A person’s life, taste, failures, influences, emotional wounds, memories, scene, culture, and experience all shape the music they create.
AI can imitate styles. It can reproduce familiar patterns. It can also generate something that sounds close to a genre.
Even so, the result often feels thin to my ears.
People with trained ears can usually sense when a piece lacks weight, intention, and human struggle.
A track may sound clean. It may sound impressive at first. It may even sound finished.
But music is not valuable just because it sounds finished.
Great music needs a reason to exist.
AI Music Can Hurt Real Talent
My biggest fear is that AI-generated music will push aside people who actually have talent.
Musicians, composers, producers, engineers, and artists spend years developing their craft.
They sacrifice time, money, sleep, relationships, comfort, and stability to create something real.
If the music world starts treating instant AI output as equal to human-made music, people will stop seeing the value of that sacrifice.
That trend is dangerous.
Real creativity takes time.
Real musicians need room to grow.
Real composers need years to develop their own voice.
If everything becomes faster, cheaper, and easier, the people who should carry the future of music may lose their place before anyone truly hears them.
Should AI Music Be Banned?
This may sound extreme, but I personally believe serious creative fields should restrict or ban AI-generated music and AI-generated creative works.
At the very least, the industry should not treat them the same as human-made art.
We need clear separation.
We need transparency.
We also need respect for human creators.
If someone uses AI, they should say so clearly.
If AI generated a song, nobody should present that song as if a human composer, band, or musician built it from zero through the same creative process.
This debate is not only about technology.
At its core, it is about value.
Kuro Pulse Insight
The debate around AI-generated music is not just about whether the result sounds good or bad.
The deeper question is this:
What do we value in music?
Do we value speed?
Do we value convenience?
Do we value content output?
Or do we value human effort, originality, emotion, skill, and the years it takes to develop a real creative voice?
For me, music is not just a product.
It is a record of human struggle.
It proves that someone lived, felt something, fought with themselves, and turned that experience into sound.
That is why I cannot accept AI-generated music as equal to human-made music.
AI may function as a tool.

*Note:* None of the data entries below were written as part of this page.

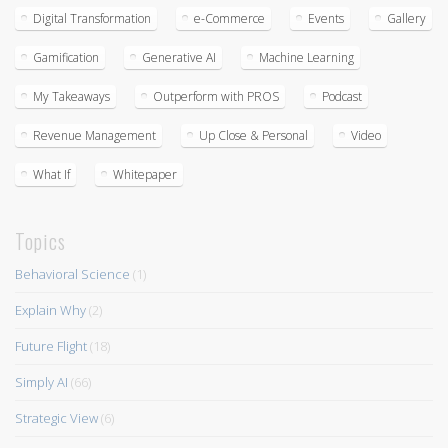
Digital Transformation
e-Commerce
Events
Gallery
Gamification
Generative AI
Machine Learning
My Takeaways
Outperform with PROS
Podcast
Revenue Management
Up Close & Personal
Video
What If
Whitepaper
Topics
Behavioral Science
(1)
Explain Why
(2)
Future Flight
(18)
Simply AI
(66)
Strategic View
(6)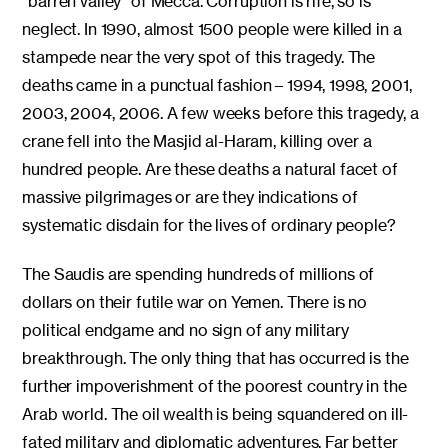
“barren valley” of Mecca. Corruption is rife, so is
neglect. In 1990, almost 1500 people were killed in a
stampede near the very spot of this tragedy. The
deaths came in a punctual fashion – 1994, 1998, 2001,
2003, 2004, 2006. A few weeks before this tragedy, a
crane fell into the Masjid al-Haram, killing over a
hundred people. Are these deaths a natural facet of
massive pilgrimages or are they indications of
systematic disdain for the lives of ordinary people?
The Saudis are spending hundreds of millions of
dollars on their futile war on Yemen. There is no
political endgame and no sign of any military
breakthrough. The only thing that has occurred is the
further impoverishment of the poorest country in the
Arab world. The oil wealth is being squandered on ill-
fated military and diplomatic adventures. Far better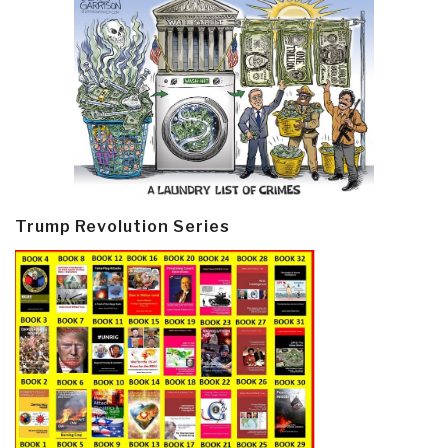
Trump Revolution Series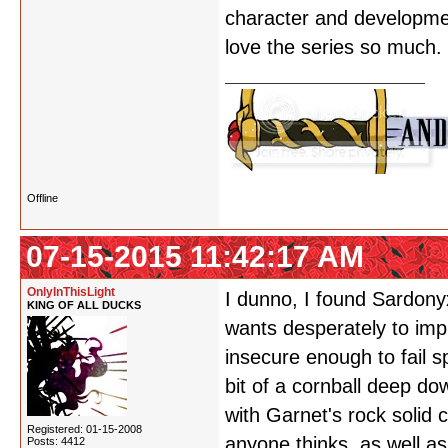
character and development
love the series so much.
Offline
07-15-2015 11:42:17 AM
OnlyInThisLight
I dunno, I found Sardony
KING OF ALL DUCKS
wants desperately to impr
insecure enough to fail s
bit of a cornball deep do
with Garnet's rock solid
Registered: 01-15-2008
anyone thinks, as well a
Posts: 4412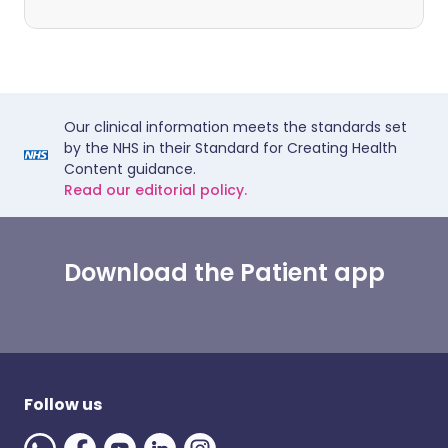
Our clinical information meets the standards set
by the NHS in their Standard for Creating Health
Content guidance.
Read our editorial policy.
Download the Patient app
Follow us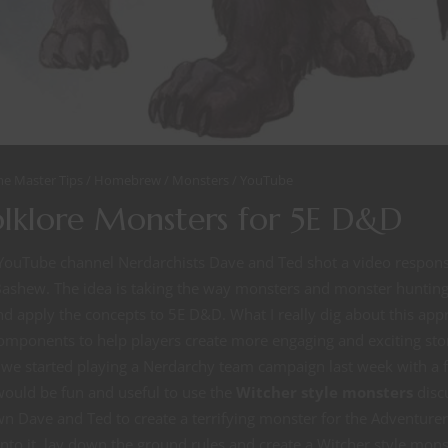
e Master Tips
Homebrew
Monsters
YouTube
olklore Monsters for 5E D&D
YouTube channel Nerdarchists Dave and Ted shot a video respon
ashew. The idea is taking the way monsters and monster hunting 
d apply the concepts to 5E D&D. What I really dig about this app
mponents to help players create more engaging and exciting stor
we started playing a Nerdarchy team campaign last week with a fr
 would be fun and useful to use the
Witcher style monsters
disc
 Dave and Ted to create a terrifying monster for the Adventurer
t into it, lay down the ground rules and create a Witcher style mon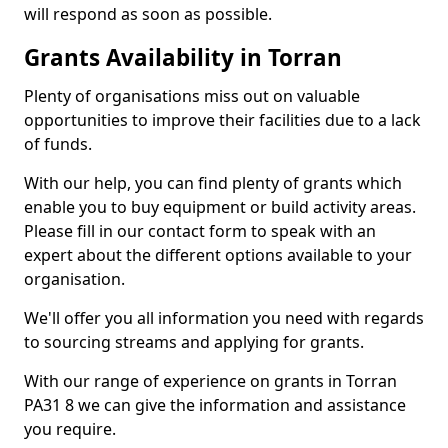
will respond as soon as possible.
Grants Availability in Torran
Plenty of organisations miss out on valuable
opportunities to improve their facilities due to a lack
of funds.
With our help, you can find plenty of grants which
enable you to buy equipment or build activity areas.
Please fill in our contact form to speak with an
expert about the different options available to your
organisation.
We'll offer you all information you need with regards
to sourcing streams and applying for grants.
With our range of experience on grants in Torran
PA31 8 we can give the information and assistance
you require.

In some situations, it may even be useful.
Even so, I do not believe it should replace the meaning of being a real composer.
Final Thoughts
I know this opinion may be controversial.
Some people will disagree.
Others will argue that AI is just another tool, like recording software, drum programming, or digital editing.
Still, I see a clear line here.
Using tools to express your own music is very different from asking a system to generate the core of the music for you.
I believe music should carry human fingerprints.
I believe struggle matters.
I believe originality matters.
Most of all, I believe the word “composer” should still mean something.
AI-generated music will probably continue to grow.
However, if we lose respect for the people who actually create music from zero, we may also lose the true value, joy, and future of music itself.